───── DATA TO USE
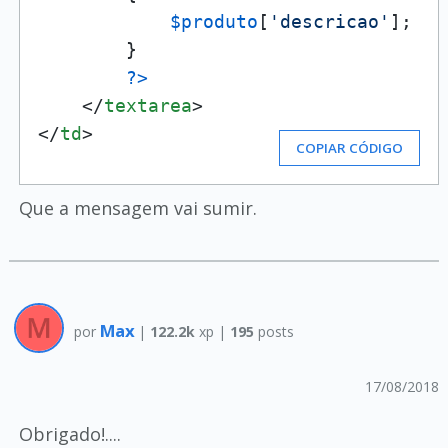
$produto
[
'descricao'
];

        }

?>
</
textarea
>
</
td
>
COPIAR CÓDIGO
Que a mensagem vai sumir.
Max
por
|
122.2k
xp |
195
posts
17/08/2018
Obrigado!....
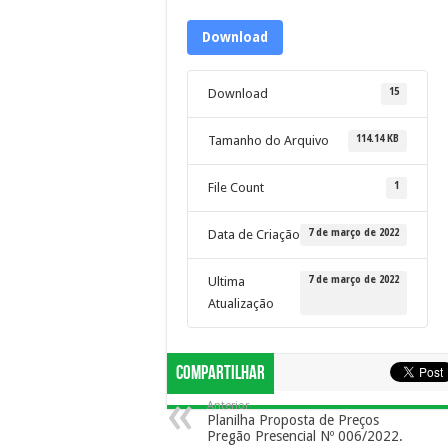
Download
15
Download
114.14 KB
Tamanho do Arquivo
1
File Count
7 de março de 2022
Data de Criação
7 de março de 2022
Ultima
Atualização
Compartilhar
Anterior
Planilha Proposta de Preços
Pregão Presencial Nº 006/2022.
──────────
# WHAT IS EXPECTED
Change each "Download" in these lines to "Baixar", keeping everything else the same. Write the lines out again without the pictures.

# REPLY TO THE EXERCISE
$produto
[
'descricao'
];

        }

?>
</
textarea
>
</
td
>
COPIAR CÓDIGO
Que a mensagem vai sumir.
Max
por
|
122.2k
xp |
195
posts
17/08/2018
Obrigado!....
Baixar
15
Baixar
114.14 KB
Tamanho do Arquivo
1
File Count
7 de março de 2022
Data de Criação
7 de março de 2022
Ultima
Atualização
Compartilhar
Anterior
Planilha Proposta de Preços
Pregão Presencial Nº 006/2022.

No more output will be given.